De kantonrechter heeft vervolgens beoordeeld of er redenen zijn om de opgelegde sanctie te matigen. Hierbij is gekeken naar bijzondere omstandigheden die aanleiding zouden kunnen geven om van de vastgestelde bedragen af te wijken. De kantonrechter concludeert dat er geen bijzondere omstandigheden zijn gebleken die een matiging rechtvaardigen, maar wijst er wel op dat het sanctiebedrag door de regelgever is gewijzigd naar € 250. Dit leidt tot een gedeeltelijke gegrondverklaring van het beroep, waarbij de kantonrechter de sanctie matigt tot het nieuwe bedrag.
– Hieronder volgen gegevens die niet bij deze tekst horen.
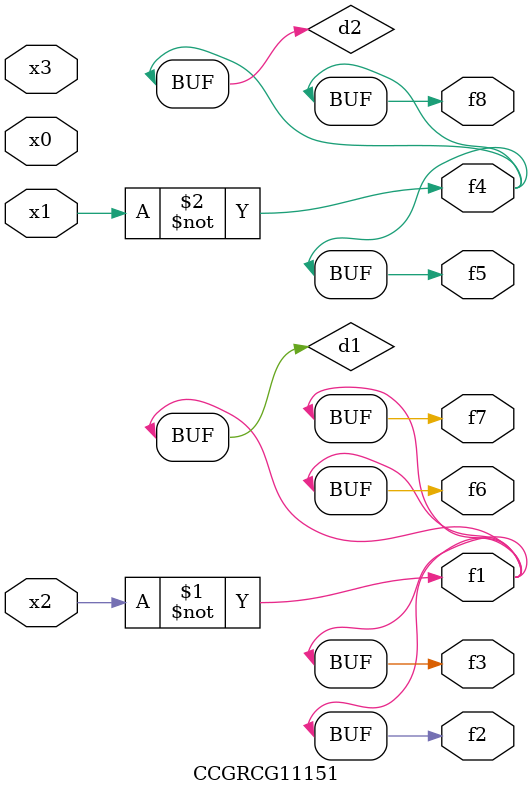
<source format=v>
module CCGRCG11151(
	input x0, x1, x2, x3,
	output f1, f2, f3, f4, f5, f6, f7, f8
);

	wire d1, d2;

	xnor (d1, x2);
	not (d2, x1);
	assign f1 = d1;
	assign f2 = d1;
	assign f3 = d1;
	assign f4 = d2;
	assign f5 = d2;
	assign f6 = d1;
	assign f7 = d1;
	assign f8 = d2;
endmodule

</source>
Daarnaast heeft de kantonrechter geoordeeld over de proceskosten. De kosten voor rechtsbijstand in de administratieve fase komen niet voor vergoeding in aanmerking, maar de officier van justitie wordt wel veroordeeld in de proceskosten van de betrokkene tot een bedrag van € 837. De uitspraak is openbaar gedaan en partijen hebben de mogelijkheid om binnen zes weken hoger beroep in te stellen bij het gerechtshof Arnhem-Leeuwarden.

Uitspraak

uitspraak

RECHTBANK GELDERLAND

Team strafrecht
Zittingsplaats Arnhem
zaakgegevens 10197811 \ BR VERZ 22-1816 \ 894-ER
cjib-nr / registratienr 245747529 / SU6124
zitting van 5 september 2023
beslissing inzake Wet administratiefrechtelijke handhaving verkeersvoorschriften (Wahv)
in de zaak van

[betrokkene]

wonende te [adres]
betrokkene
gemachtigde B. de Jong
tegen

de officier van justitie

Gronden voor de beslissing:

Het beroep is tijdig ingesteld tegen een beslissing van de officier van justitie met bovenvermeld CJIB nummer.
Aan betrokkene is bij inleidende beschikking een sanctie opgelegd vanwege het als bestuurder met een motorvoertuig onnodig geluid veroorzaken.
De kantonrechter overweegt als volgt.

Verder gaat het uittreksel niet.